Aim of the exercise
Each record below is to be output with no change at all.

Data provided
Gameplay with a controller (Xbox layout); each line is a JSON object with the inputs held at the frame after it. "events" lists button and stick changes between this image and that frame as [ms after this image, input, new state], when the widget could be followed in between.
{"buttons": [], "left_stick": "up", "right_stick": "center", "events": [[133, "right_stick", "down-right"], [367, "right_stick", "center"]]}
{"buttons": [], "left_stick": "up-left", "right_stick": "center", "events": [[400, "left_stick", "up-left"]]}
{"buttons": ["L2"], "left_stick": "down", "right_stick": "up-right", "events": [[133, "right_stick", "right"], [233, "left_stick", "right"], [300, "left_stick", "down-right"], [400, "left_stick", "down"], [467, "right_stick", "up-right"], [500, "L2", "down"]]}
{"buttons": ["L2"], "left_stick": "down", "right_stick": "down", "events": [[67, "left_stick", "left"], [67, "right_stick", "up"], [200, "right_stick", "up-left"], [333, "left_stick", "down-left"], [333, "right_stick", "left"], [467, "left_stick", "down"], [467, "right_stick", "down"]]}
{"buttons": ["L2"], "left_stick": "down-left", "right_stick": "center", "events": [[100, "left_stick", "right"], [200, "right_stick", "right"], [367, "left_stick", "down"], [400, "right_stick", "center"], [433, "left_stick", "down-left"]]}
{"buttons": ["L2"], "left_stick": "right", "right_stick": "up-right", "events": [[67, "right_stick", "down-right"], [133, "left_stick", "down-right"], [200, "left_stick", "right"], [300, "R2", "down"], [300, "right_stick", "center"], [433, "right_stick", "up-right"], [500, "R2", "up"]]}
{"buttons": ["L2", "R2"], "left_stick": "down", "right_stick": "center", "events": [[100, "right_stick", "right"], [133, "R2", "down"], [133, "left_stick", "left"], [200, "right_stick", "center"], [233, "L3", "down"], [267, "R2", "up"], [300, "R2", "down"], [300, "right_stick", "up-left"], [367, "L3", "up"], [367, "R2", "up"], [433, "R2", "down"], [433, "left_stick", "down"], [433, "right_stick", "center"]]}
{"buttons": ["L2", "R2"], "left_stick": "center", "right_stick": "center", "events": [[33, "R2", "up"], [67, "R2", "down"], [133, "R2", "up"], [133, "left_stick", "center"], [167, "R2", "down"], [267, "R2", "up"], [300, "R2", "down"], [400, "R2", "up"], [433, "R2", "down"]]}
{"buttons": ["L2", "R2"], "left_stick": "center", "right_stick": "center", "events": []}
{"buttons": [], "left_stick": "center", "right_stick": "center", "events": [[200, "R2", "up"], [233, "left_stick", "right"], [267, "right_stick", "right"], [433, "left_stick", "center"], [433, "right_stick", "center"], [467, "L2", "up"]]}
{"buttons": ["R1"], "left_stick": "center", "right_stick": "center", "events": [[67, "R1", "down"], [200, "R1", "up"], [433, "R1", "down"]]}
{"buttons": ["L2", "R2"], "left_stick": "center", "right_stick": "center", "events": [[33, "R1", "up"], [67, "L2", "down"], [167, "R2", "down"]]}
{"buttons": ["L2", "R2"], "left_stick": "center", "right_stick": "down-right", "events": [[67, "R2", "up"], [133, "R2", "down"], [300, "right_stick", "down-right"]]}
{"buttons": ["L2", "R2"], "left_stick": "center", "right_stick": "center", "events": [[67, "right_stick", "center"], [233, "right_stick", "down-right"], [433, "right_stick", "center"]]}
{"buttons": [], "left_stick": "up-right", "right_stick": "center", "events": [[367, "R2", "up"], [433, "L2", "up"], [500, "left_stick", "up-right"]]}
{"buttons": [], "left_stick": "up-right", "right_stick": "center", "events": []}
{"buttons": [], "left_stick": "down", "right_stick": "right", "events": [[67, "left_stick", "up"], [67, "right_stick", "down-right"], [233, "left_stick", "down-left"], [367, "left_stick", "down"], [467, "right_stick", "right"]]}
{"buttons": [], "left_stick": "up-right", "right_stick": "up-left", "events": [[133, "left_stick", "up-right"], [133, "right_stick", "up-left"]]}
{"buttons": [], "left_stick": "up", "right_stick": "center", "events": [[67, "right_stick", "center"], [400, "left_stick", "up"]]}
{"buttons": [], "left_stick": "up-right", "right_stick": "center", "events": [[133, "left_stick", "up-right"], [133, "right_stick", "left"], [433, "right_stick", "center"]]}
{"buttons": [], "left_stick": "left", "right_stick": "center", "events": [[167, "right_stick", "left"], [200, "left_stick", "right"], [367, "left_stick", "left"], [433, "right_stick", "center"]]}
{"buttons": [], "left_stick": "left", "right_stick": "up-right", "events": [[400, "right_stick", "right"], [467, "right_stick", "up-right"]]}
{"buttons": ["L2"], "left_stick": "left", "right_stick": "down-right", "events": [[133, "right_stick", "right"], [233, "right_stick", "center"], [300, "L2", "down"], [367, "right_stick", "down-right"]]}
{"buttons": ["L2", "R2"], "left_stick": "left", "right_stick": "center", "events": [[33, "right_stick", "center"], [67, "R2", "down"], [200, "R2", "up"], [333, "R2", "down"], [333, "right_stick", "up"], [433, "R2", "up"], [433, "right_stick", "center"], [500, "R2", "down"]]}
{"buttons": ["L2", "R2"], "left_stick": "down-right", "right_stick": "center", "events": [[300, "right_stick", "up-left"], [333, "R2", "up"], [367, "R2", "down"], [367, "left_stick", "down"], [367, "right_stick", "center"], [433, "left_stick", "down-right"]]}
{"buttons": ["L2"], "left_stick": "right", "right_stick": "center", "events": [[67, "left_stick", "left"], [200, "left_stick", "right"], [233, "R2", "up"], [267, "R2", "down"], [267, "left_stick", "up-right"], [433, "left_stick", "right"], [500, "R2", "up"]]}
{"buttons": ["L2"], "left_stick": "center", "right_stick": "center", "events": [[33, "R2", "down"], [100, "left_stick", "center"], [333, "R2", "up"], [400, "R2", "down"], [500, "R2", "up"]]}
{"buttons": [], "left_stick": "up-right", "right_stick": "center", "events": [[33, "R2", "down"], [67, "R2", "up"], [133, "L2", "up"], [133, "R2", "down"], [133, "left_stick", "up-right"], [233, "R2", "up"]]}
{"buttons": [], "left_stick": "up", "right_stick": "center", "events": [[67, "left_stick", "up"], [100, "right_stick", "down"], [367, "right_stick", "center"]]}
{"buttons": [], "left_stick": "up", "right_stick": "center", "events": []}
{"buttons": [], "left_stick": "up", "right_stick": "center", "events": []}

Reply to the task
Gameplay with a controller (Xbox layout); each line is a JSON object with the inputs held at the frame after it. "events" lists button and stick changes between this image and that frame as [ms after this image, input, new state], when the widget could be followed in between.
{"buttons": [], "left_stick": "up", "right_stick": "center", "events": [[133, "right_stick", "down-right"], [367, "right_stick", "center"]]}
{"buttons": [], "left_stick": "up-left", "right_stick": "center", "events": [[400, "left_stick", "up-left"]]}
{"buttons": ["L2"], "left_stick": "down", "right_stick": "up-right", "events": [[133, "right_stick", "right"], [233, "left_stick", "right"], [300, "left_stick", "down-right"], [400, "left_stick", "down"], [467, "right_stick", "up-right"], [500, "L2", "down"]]}
{"buttons": ["L2"], "left_stick": "down", "right_stick": "down", "events": [[67, "left_stick", "left"], [67, "right_stick", "up"], [200, "right_stick", "up-left"], [333, "left_stick", "down-left"], [333, "right_stick", "left"], [467, "left_stick", "down"], [467, "right_stick", "down"]]}
{"buttons": ["L2"], "left_stick": "down-left", "right_stick": "center", "events": [[100, "left_stick", "right"], [200, "right_stick", "right"], [367, "left_stick", "down"], [400, "right_stick", "center"], [433, "left_stick", "down-left"]]}
{"buttons": ["L2"], "left_stick": "right", "right_stick": "up-right", "events": [[67, "right_stick", "down-right"], [133, "left_stick", "down-right"], [200, "left_stick", "right"], [300, "R2", "down"], [300, "right_stick", "center"], [433, "right_stick", "up-right"], [500, "R2", "up"]]}
{"buttons": ["L2", "R2"], "left_stick": "down", "right_stick": "center", "events": [[100, "right_stick", "right"], [133, "R2", "down"], [133, "left_stick", "left"], [200, "right_stick", "center"], [233, "L3", "down"], [267, "R2", "up"], [300, "R2", "down"], [300, "right_stick", "up-left"], [367, "L3", "up"], [367, "R2", "up"], [433, "R2", "down"], [433, "left_stick", "down"], [433, "right_stick", "center"]]}
{"buttons": ["L2", "R2"], "left_stick": "center", "right_stick": "center", "events": [[33, "R2", "up"], [67, "R2", "down"], [133, "R2", "up"], [133, "left_stick", "center"], [167, "R2", "down"], [267, "R2", "up"], [300, "R2", "down"], [400, "R2", "up"], [433, "R2", "down"]]}
{"buttons": ["L2", "R2"], "left_stick": "center", "right_stick": "center", "events": []}
{"buttons": [], "left_stick": "center", "right_stick": "center", "events": [[200, "R2", "up"], [233, "left_stick", "right"], [267, "right_stick", "right"], [433, "left_stick", "center"], [433, "right_stick", "center"], [467, "L2", "up"]]}
{"buttons": ["R1"], "left_stick": "center", "right_stick": "center", "events": [[67, "R1", "down"], [200, "R1", "up"], [433, "R1", "down"]]}
{"buttons": ["L2", "R2"], "left_stick": "center", "right_stick": "center", "events": [[33, "R1", "up"], [67, "L2", "down"], [167, "R2", "down"]]}
{"buttons": ["L2", "R2"], "left_stick": "center", "right_stick": "down-right", "events": [[67, "R2", "up"], [133, "R2", "down"], [300, "right_stick", "down-right"]]}
{"buttons": ["L2", "R2"], "left_stick": "center", "right_stick": "center", "events": [[67, "right_stick", "center"], [233, "right_stick", "down-right"], [433, "right_stick", "center"]]}
{"buttons": [], "left_stick": "up-right", "right_stick": "center", "events": [[367, "R2", "up"], [433, "L2", "up"], [500, "left_stick", "up-right"]]}
{"buttons": [], "left_stick": "up-right", "right_stick": "center", "events": []}
{"buttons": [], "left_stick": "down", "right_stick": "right", "events": [[67, "left_stick", "up"], [67, "right_stick", "down-right"], [233, "left_stick", "down-left"], [367, "left_stick", "down"], [467, "right_stick", "right"]]}
{"buttons": [], "left_stick": "up-right", "right_stick": "up-left", "events": [[133, "left_stick", "up-right"], [133, "right_stick", "up-left"]]}
{"buttons": [], "left_stick": "up", "right_stick": "center", "events": [[67, "right_stick", "center"], [400, "left_stick", "up"]]}
{"buttons": [], "left_stick": "up-right", "right_stick": "center", "events": [[133, "left_stick", "up-right"], [133, "right_stick", "left"], [433, "right_stick", "center"]]}
{"buttons": [], "left_stick": "left", "right_stick": "center", "events": [[167, "right_stick", "left"], [200, "left_stick", "right"], [367, "left_stick", "left"], [433, "right_stick", "center"]]}
{"buttons": [], "left_stick": "left", "right_stick": "up-right", "events": [[400, "right_stick", "right"], [467, "right_stick", "up-right"]]}
{"buttons": ["L2"], "left_stick": "left", "right_stick": "down-right", "events": [[133, "right_stick", "right"], [233, "right_stick", "center"], [300, "L2", "down"], [367, "right_stick", "down-right"]]}
{"buttons": ["L2", "R2"], "left_stick": "left", "right_stick": "center", "events": [[33, "right_stick", "center"], [67, "R2", "down"], [200, "R2", "up"], [333, "R2", "down"], [333, "right_stick", "up"], [433, "R2", "up"], [433, "right_stick", "center"], [500, "R2", "down"]]}
{"buttons": ["L2", "R2"], "left_stick": "down-right", "right_stick": "center", "events": [[300, "right_stick", "up-left"], [333, "R2", "up"], [367, "R2", "down"], [367, "left_stick", "down"], [367, "right_stick", "center"], [433, "left_stick", "down-right"]]}
{"buttons": ["L2"], "left_stick": "right", "right_stick": "center", "events": [[67, "left_stick", "left"], [200, "left_stick", "right"], [233, "R2", "up"], [267, "R2", "down"], [267, "left_stick", "up-right"], [433, "left_stick", "right"], [500, "R2", "up"]]}
{"buttons": ["L2"], "left_stick": "center", "right_stick": "center", "events": [[33, "R2", "down"], [100, "left_stick", "center"], [333, "R2", "up"], [400, "R2", "down"], [500, "R2", "up"]]}
{"buttons": [], "left_stick": "up-right", "right_stick": "center", "events": [[33, "R2", "down"], [67, "R2", "up"], [133, "L2", "up"], [133, "R2", "down"], [133, "left_stick", "up-right"], [233, "R2", "up"]]}
{"buttons": [], "left_stick": "up", "right_stick": "center", "events": [[67, "left_stick", "up"], [100, "right_stick", "down"], [367, "right_stick", "center"]]}
{"buttons": [], "left_stick": "up", "right_stick": "center", "events": []}
{"buttons": [], "left_stick": "up", "right_stick": "center", "events": []}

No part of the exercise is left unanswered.